Der Gerichtshof prüft sodann, ob die spanische Regelung einem legitimen Ziel der Sozialpolitik dient. Er weist zu diesem Zweck darauf hin, dass eine Maßnahme, die bewirkt, dass das Ruhegehalt eines Arbeitnehmers stärker als unter proportionaler Berück­sich­tigung seiner Zeiten der Teilzeitbeschäftigung gekürzt wird, nicht dadurch als objektiv gerechtfertigt angesehen werden kann, dass in diesem Fall das Ruhegehalt einer geminderten Arbeitsleistung entspricht. Der Gerichtshof stellt fest, dass die in Rede stehende nationale Regelung zwei Bestandteile enthält, die bewirken können, dass der Betrag der Altersrente von Teilzeit­be­schäf­tigten geringer ausfällt. Erstens wird die Berech­nungs­grundlage der Altersrente nach Maßgabe der Beitrags­be­mes­sungs­grundlagen ermittelt, die aus den Gehältern bestehen, die entsprechend den geleisteten Arbeitsstunden tatsächlich bezogen wurden. Diese Berech­nungs­grundlage ist somit für einen Teilzeit­be­schäf­tigten niedriger als die Berech­nungs­grundlage eines vergleichbaren Vollzeit­be­schäf­tigten.
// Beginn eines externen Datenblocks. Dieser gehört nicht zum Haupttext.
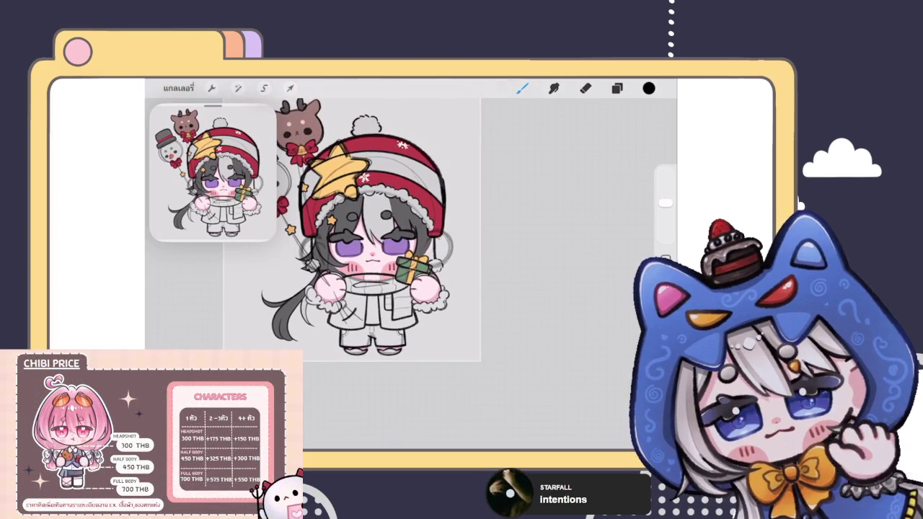
key(ctrl+z)
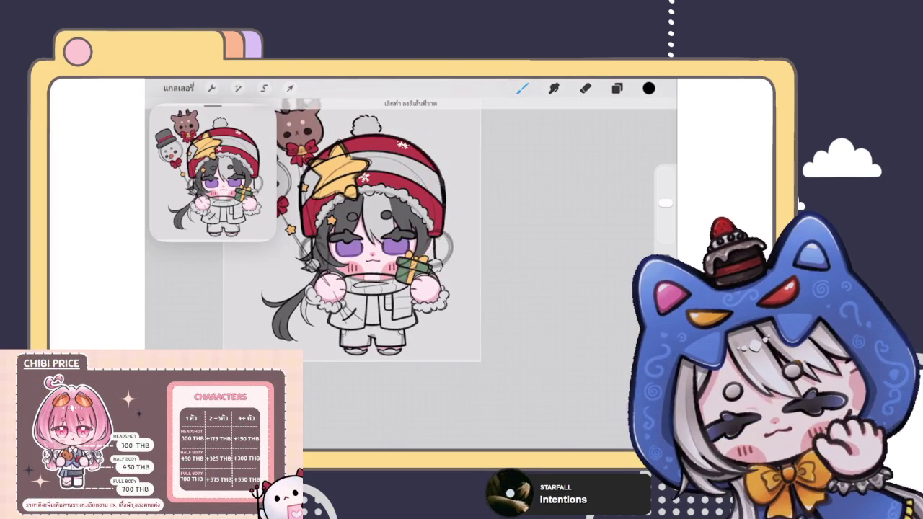
scroll(361, 231, down, 3)
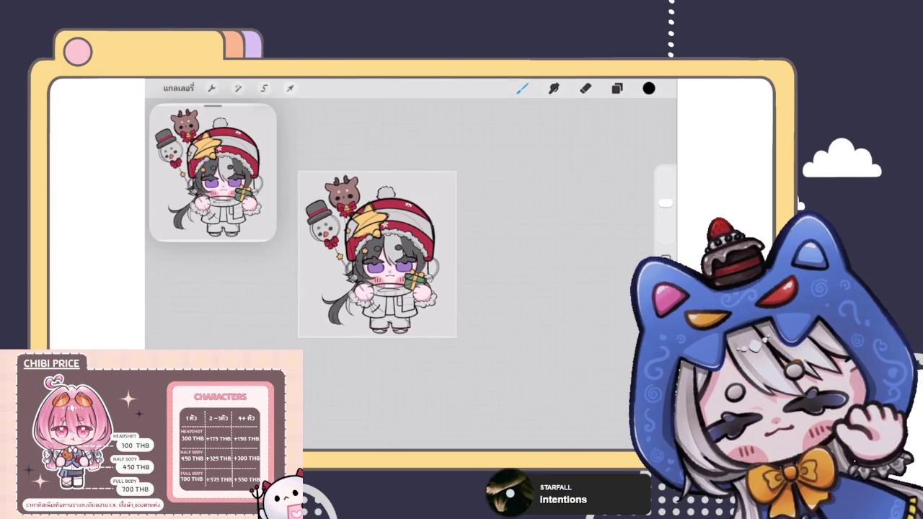
scroll(375, 252, up, 2)
scroll(375, 253, up, 2)
scroll(361, 238, up, 2)
scroll(361, 231, up, 2)
click(617, 88)
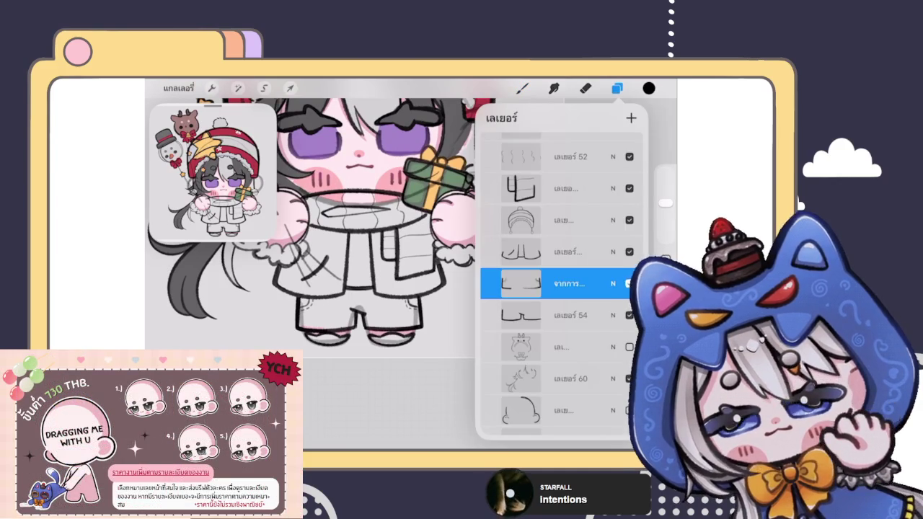
Step: Merge the leg sketch down into Layer 54 and tilt the merged legs slightly
click(570, 284)
click(433, 361)
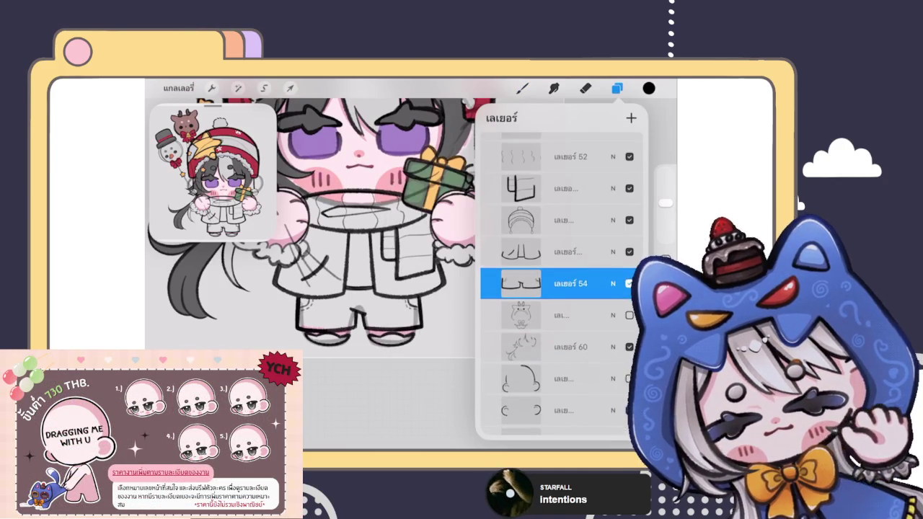
click(290, 88)
drag(360, 280, 356, 280)
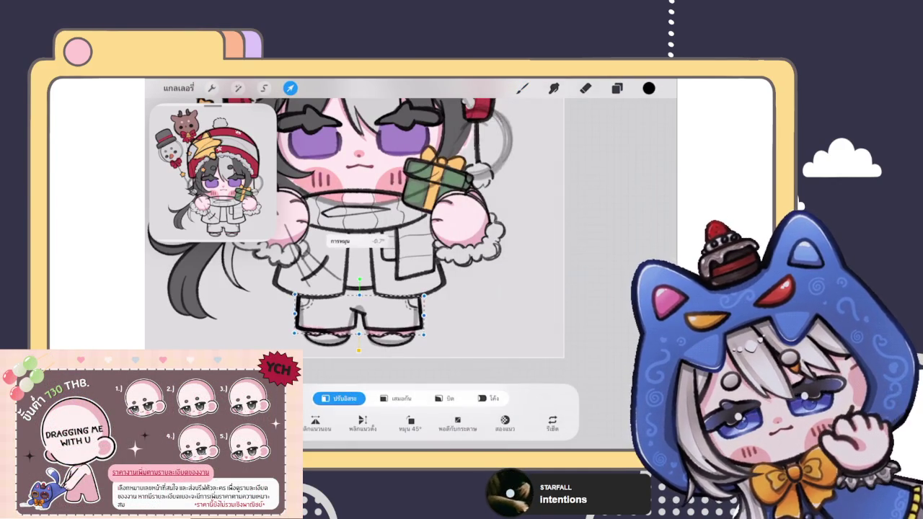
click(522, 88)
Step: Zoom around to review the inked legs and bring up the layer list
scroll(353, 216, down, 3)
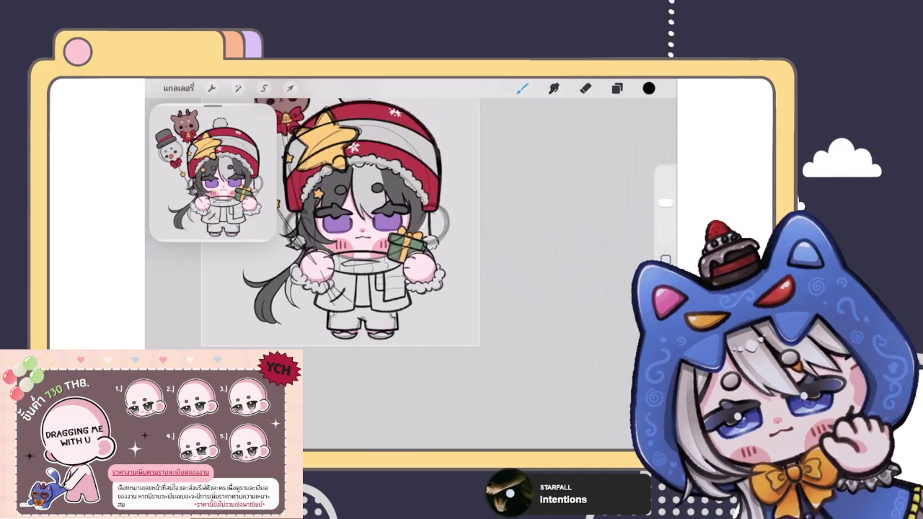
scroll(393, 311, up, 3)
scroll(393, 310, up, 3)
scroll(375, 281, up, 2)
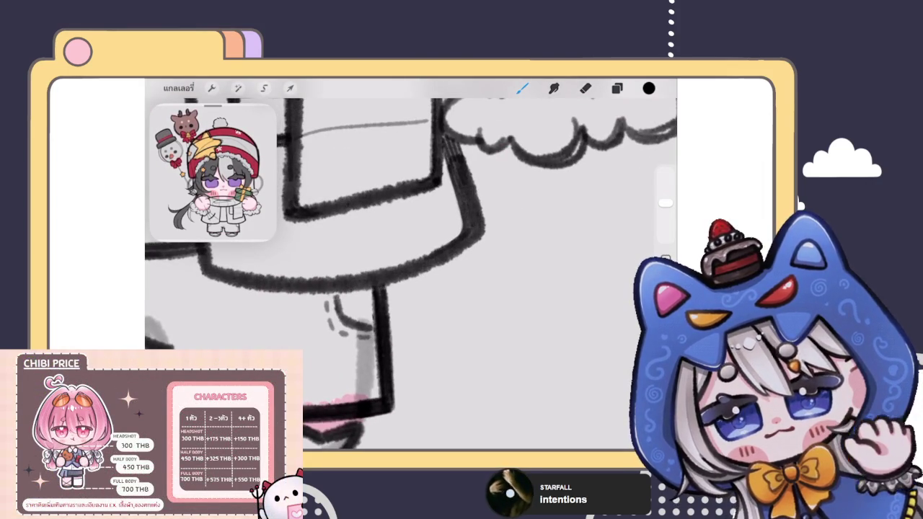
scroll(393, 274, down, 3)
scroll(394, 274, down, 2)
scroll(393, 275, down, 2)
scroll(393, 274, down, 1)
Zweitens wird, obwohl diese Berech­nungs­grundlage mit einem Prozentsatz multipliziert wird, der sich nach der Zahl der Beitragstage richtet, diese Zahl von Tagen selbst mit einem Teilzeit­ko­ef­fi­zienten multipliziert, der dem Verhältnis zwischen der vom betreffenden Arbeitnehmer tatsächlich geleisteten Arbeitszeit in Teilzeit und der von einem vergleichbaren Arbeitnehmer in Vollzeit geleisteten Arbeitszeit entspricht. Obwohl dieser zweite Bestandteil durch die Tatsache abgemildert wird, dass die nach Anwendung des Teilzeit­ko­ef­fi­zienten ermittelte Zahl der Beitrags­ta­gedurch die Anwendung eines Koeffizienten von 1,5 erhöht wird, ist der erste Bestandteil bereits geeignet, das verfolgte Ziel zu erreichen, das u.a. in der Wahrung des beitrags­be­zogenen Systems der sozialen Sicherheit besteht. Folglich geht die zusätzliche Anwendung eines Teilzeit­ko­ef­fi­zienten über das hinaus, was erforderlich ist, um dieses Ziel zu erreichen, und führt in Bezug auf die Gruppe der Arbeitnehmer, die in geringem Umfang teilzeit­be­schäftig waren, zu einer Reduzierung des Betrags der Altersrente, die stärker ist als die Reduzierung, die sich aus der bloßen Berück­sich­tigung pro rata temporis ihrer Arbeitszeit ergäbe.

Erläuterungen

* Richtlinie 79/7/EWG des Rates vom 19. Dezember 1978 zur schrittweisen Verwirklichung des Grundsatzes der Gleich­be­handlung von Männern und Frauen im Bereich der sozialen Sicherheit (ABl. 1979, L 6, S. 24).

Quelle: Gerichtshof der Europäischen Union/ra-online (pm/kg)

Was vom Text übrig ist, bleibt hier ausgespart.